К. понял, что встреча с руководством лицом к лицу может закончиться плачевно. Он бы вряд ли смог найти логичное объяснение своему поведению. К тому же Б., наверняка привела всех в состояние готовности, наверное объясняя себе явную бестактность и вмешательство в личную жизнь К. желанием оказать ему подкрепленную до сих пор не исполнившимся желанием заботу. Поднятые ею по тревоге сотрудники представляли собой силу, которой было трудно противостоять в одиночку, даже если бы К. вышел победителем из предстоящей офисной схватки.

На следующее утро, обдумав все за и против, К. позвонил своему врачу и попросил выписать ему больничный без даты (К. знал, что никогда еще не просил Фельдмана о подобной услуге, так что имелся риск получить отказ); в качестве причины он назвал легкую простуду с осложнениями на суставы. Доктор Фельдман предложил нанести визит к нему домой. К. поблагодарил, сказав, что уже нашел свою панацею, после чего, неплотно прикрыв рукой трубку, разыграл замысловатый фарс в виде короткого обмена репликами с несуществующим собеседником, изображая с трудом скрываемые эмоции, вызванные присутствием женщины. Доктор Фельдман проглотил наживку, поддавшись его настроению, заверил, что всегда готов помочь, и пожелал К. побольше таких простуд. К. поблагодарил в ответ, имитируя стыдливое хихиканье, затем набрал номер своего отдела и сообщил о больничном.

Около полудня он пришел к выводу, что не предвидел решимости Б., — болезнь могла спровоцировать у нее желание его навестить. Он хотел позвонить еще раз, под каким-либо предлогом намекнув, что его нет поблизости, но в конце концов решил, что это может вызвать ненужные подозрения.
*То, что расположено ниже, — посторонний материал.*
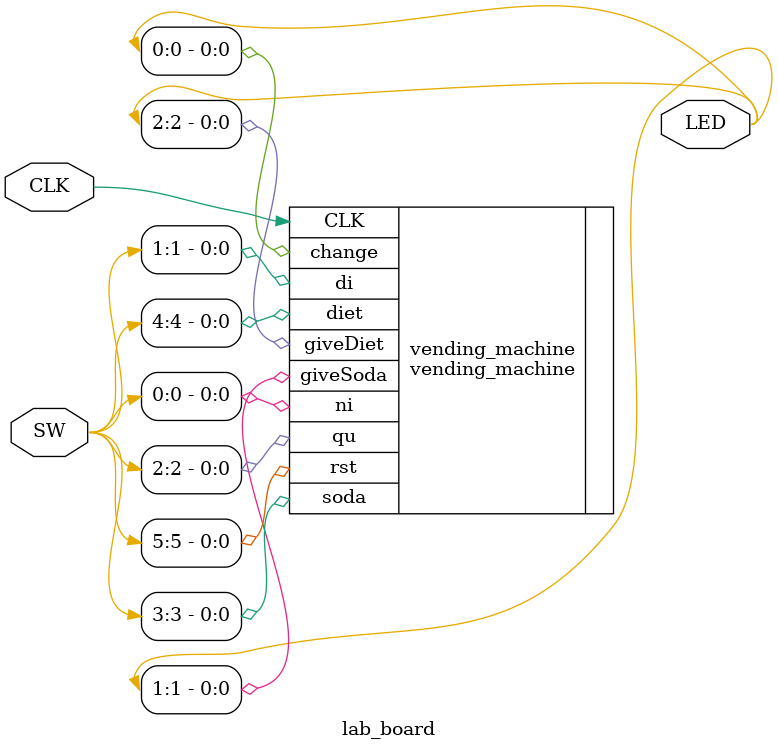
<source format=v>
`timescale 1ns / 1ps

module lab_board(LED, SW, CLK);

output [2:0] LED;
input [5:0] SW;
input CLK;

	vending_machine vending_machine(
		.ni(SW[0]), 
		.di(SW[1]), 
		.qu(SW[2]), 
		.soda(SW[3]), 
		.diet(SW[4]), 
		.change(LED[0]), 
		.CLK(CLK), 
		.rst(SW[5]), 
		.giveSoda(LED[1]), 
		.giveDiet(LED[2])
	);
	
endmodule

</source>
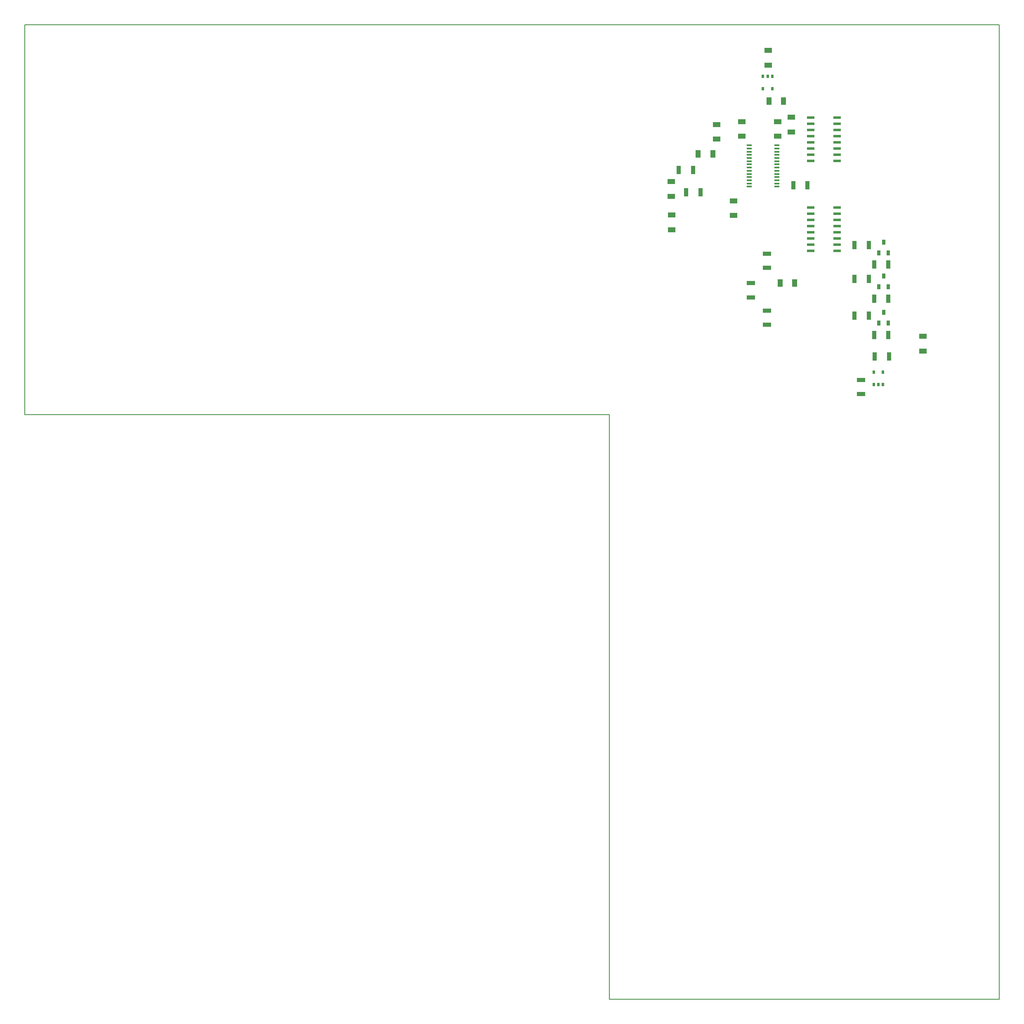
<source format=gbr>
G04 #@! TF.FileFunction,Paste,Top*
%FSLAX46Y46*%
G04 Gerber Fmt 4.6, Leading zero omitted, Abs format (unit mm)*
G04 Created by KiCad (PCBNEW (2015-01-19 BZR 5380)-product) date Thu 19 Feb 2015 00:57:00 CET*
%MOMM*%
G01*
G04 APERTURE LIST*
%ADD10C,0.020000*%
%ADD11C,0.150000*%
%ADD12R,1.600000X1.000000*%
%ADD13R,1.000000X1.600000*%
%ADD14R,1.700000X0.900000*%
%ADD15R,0.900000X1.700000*%
%ADD16R,0.800100X1.000760*%
%ADD17R,1.100000X0.400000*%
%ADD18R,1.500000X0.600000*%
%ADD19R,0.508000X0.762000*%
G04 APERTURE END LIST*
D10*
D11*
X227000000Y-28000000D02*
X27000000Y-28000000D01*
X227000000Y-228000000D02*
X227000000Y-28000000D01*
X147000000Y-228000000D02*
X227000000Y-228000000D01*
X147000000Y-108000000D02*
X147000000Y-228000000D01*
X27000000Y-108000000D02*
X147000000Y-108000000D01*
X27000000Y-28000000D02*
X27000000Y-108000000D01*
D12*
X159766000Y-70080000D03*
X159766000Y-67080000D03*
X159639000Y-63222000D03*
X159639000Y-60222000D03*
X174117000Y-47903000D03*
X174117000Y-50903000D03*
D13*
X168206000Y-54500000D03*
X165206000Y-54500000D03*
D12*
X172466000Y-67159000D03*
X172466000Y-64159000D03*
X169000000Y-51500000D03*
X169000000Y-48500000D03*
X181483000Y-47903000D03*
X181483000Y-50903000D03*
X184277000Y-50014000D03*
X184277000Y-47014000D03*
D13*
X182000000Y-81000000D03*
X185000000Y-81000000D03*
D12*
X179578000Y-33298000D03*
X179578000Y-36298000D03*
D13*
X182729000Y-43688000D03*
X179729000Y-43688000D03*
D14*
X198628000Y-103812000D03*
X198628000Y-100912000D03*
D15*
X204351000Y-96077000D03*
X201451000Y-96077000D03*
D12*
X211328000Y-94972000D03*
X211328000Y-91972000D03*
D16*
X203246000Y-87070180D03*
X204198500Y-89269820D03*
X202293500Y-89269820D03*
X203246000Y-72599180D03*
X204198500Y-74798820D03*
X202293500Y-74798820D03*
X203246000Y-79599180D03*
X204198500Y-81798820D03*
X202293500Y-81798820D03*
D15*
X164137000Y-57785000D03*
X161237000Y-57785000D03*
X165661000Y-62357000D03*
X162761000Y-62357000D03*
X187632000Y-60960000D03*
X184732000Y-60960000D03*
D14*
X179324000Y-77904000D03*
X179324000Y-75004000D03*
X179324000Y-89588000D03*
X179324000Y-86688000D03*
X176000000Y-83950000D03*
X176000000Y-81050000D03*
D15*
X200196000Y-87670000D03*
X197296000Y-87670000D03*
X204196000Y-91670000D03*
X201296000Y-91670000D03*
X200196000Y-73199000D03*
X197296000Y-73199000D03*
X204196000Y-77199000D03*
X201296000Y-77199000D03*
X200196000Y-80199000D03*
X197296000Y-80199000D03*
X204196000Y-84199000D03*
X201296000Y-84199000D03*
D17*
X175650000Y-52775000D03*
X175650000Y-53425000D03*
X175650000Y-54075000D03*
X175650000Y-54725000D03*
X175650000Y-55375000D03*
X175650000Y-56025000D03*
X175650000Y-56675000D03*
X175650000Y-57325000D03*
X175650000Y-57975000D03*
X175650000Y-58625000D03*
X175650000Y-59275000D03*
X175650000Y-59925000D03*
X175650000Y-60575000D03*
X175650000Y-61225000D03*
X181350000Y-61225000D03*
X181350000Y-60575000D03*
X181350000Y-59925000D03*
X181350000Y-59275000D03*
X181350000Y-58625000D03*
X181350000Y-57975000D03*
X181350000Y-57325000D03*
X181350000Y-56675000D03*
X181350000Y-56025000D03*
X181350000Y-55375000D03*
X181350000Y-54725000D03*
X181350000Y-54075000D03*
X181350000Y-53425000D03*
X181350000Y-52775000D03*
D18*
X193700000Y-74445000D03*
X193700000Y-73175000D03*
X193700000Y-71905000D03*
X193700000Y-70635000D03*
X193700000Y-69365000D03*
X193700000Y-68095000D03*
X193700000Y-66825000D03*
X193700000Y-65555000D03*
X188300000Y-65555000D03*
X188300000Y-66825000D03*
X188300000Y-68095000D03*
X188300000Y-69365000D03*
X188300000Y-70635000D03*
X188300000Y-71905000D03*
X188300000Y-73175000D03*
X188300000Y-74445000D03*
X193700000Y-55945000D03*
X193700000Y-54675000D03*
X193700000Y-53405000D03*
X193700000Y-52135000D03*
X193700000Y-50865000D03*
X193700000Y-49595000D03*
X193700000Y-48325000D03*
X193700000Y-47055000D03*
X188300000Y-47055000D03*
X188300000Y-48325000D03*
X188300000Y-49595000D03*
X188300000Y-50865000D03*
X188300000Y-52135000D03*
X188300000Y-53405000D03*
X188300000Y-54675000D03*
X188300000Y-55945000D03*
D19*
X180403500Y-38608000D03*
X178498500Y-38608000D03*
X180403500Y-41148000D03*
X179451000Y-38608000D03*
X178498500Y-41148000D03*
X201231500Y-101854000D03*
X203136500Y-101854000D03*
X201231500Y-99314000D03*
X202184000Y-101854000D03*
X203136500Y-99314000D03*
M02*

</source>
На всякий случай избавившись от всех доказательств, свидетельствовавших о его метаморфозе (в том числе спустив в унитаз ногти), он выключил свет во всей квартире и задрапировал тяжелыми плюшевыми шторами окна в единственной комнате, где оставалось освещение.

Около полуночи, стоя под душем, он заметил, что горбы на его спине приобрели форму правильных конусов.

Отчет 6

К. никогда не уточнял, о каком проекте идет речь, и, честно говоря, Б. нисколько ему не верит. Она отказывается говорить о К. в прошедшем времени, как и все предыдущие собеседники. «Он еще вернется».

Б. называет К. «трусом» и «неблагодарным», подозревая, что он симулировал болезнь и сбежал. «Я хотела, чтобы он обратил на меня хоть чуточку внимания, — всхлипывает она. — Только и всего». Она утверждает, что перед самым исчезновением К. видела, как он перебегает через улицу, лишь бы избежать встречи. «Это наверняка был он. То самое пальто и очки… Вряд ли можно ошибиться».

Б. знает, что у матери К. был тяжелый характер. К. получил высшее образование, Б. закончила вечернюю школу; мать наверняка как-то об этом узнала и настроила сына против нее. Б. выглядит наивной, простодушной и искренней. Она глубоко верит, что именно она стала причиной ретирады любимого. Вопрос о влиянии случившегося в церкви на исчезновение К. — для нее неудобная тема. Б. заявляет себя «глубоко верующей» и не хочет касаться «щекотливых вопросов». Ей не хочется говорить чего-то такого, о чем потом придется пожалеть и за что ей будет СТЫДНО.